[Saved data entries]
——————

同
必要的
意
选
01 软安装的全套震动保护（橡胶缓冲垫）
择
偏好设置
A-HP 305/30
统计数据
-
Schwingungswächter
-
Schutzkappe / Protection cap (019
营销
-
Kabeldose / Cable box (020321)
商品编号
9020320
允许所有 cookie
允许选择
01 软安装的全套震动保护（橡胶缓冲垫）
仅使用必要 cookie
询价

——————

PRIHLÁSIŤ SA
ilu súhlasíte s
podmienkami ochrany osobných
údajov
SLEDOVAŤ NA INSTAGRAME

——————

What the task requires. Reproduce the lines verbatim, everything from the line containing "PRIHLÁSIŤ SA" down to the line containing "SLEDOVAŤ NA INSTAGRAME", with both of those lines included.

Reply.
PRIHLÁSIŤ SA
ilu súhlasíte s
podmienkami ochrany osobných
údajov
SLEDOVAŤ NA INSTAGRAME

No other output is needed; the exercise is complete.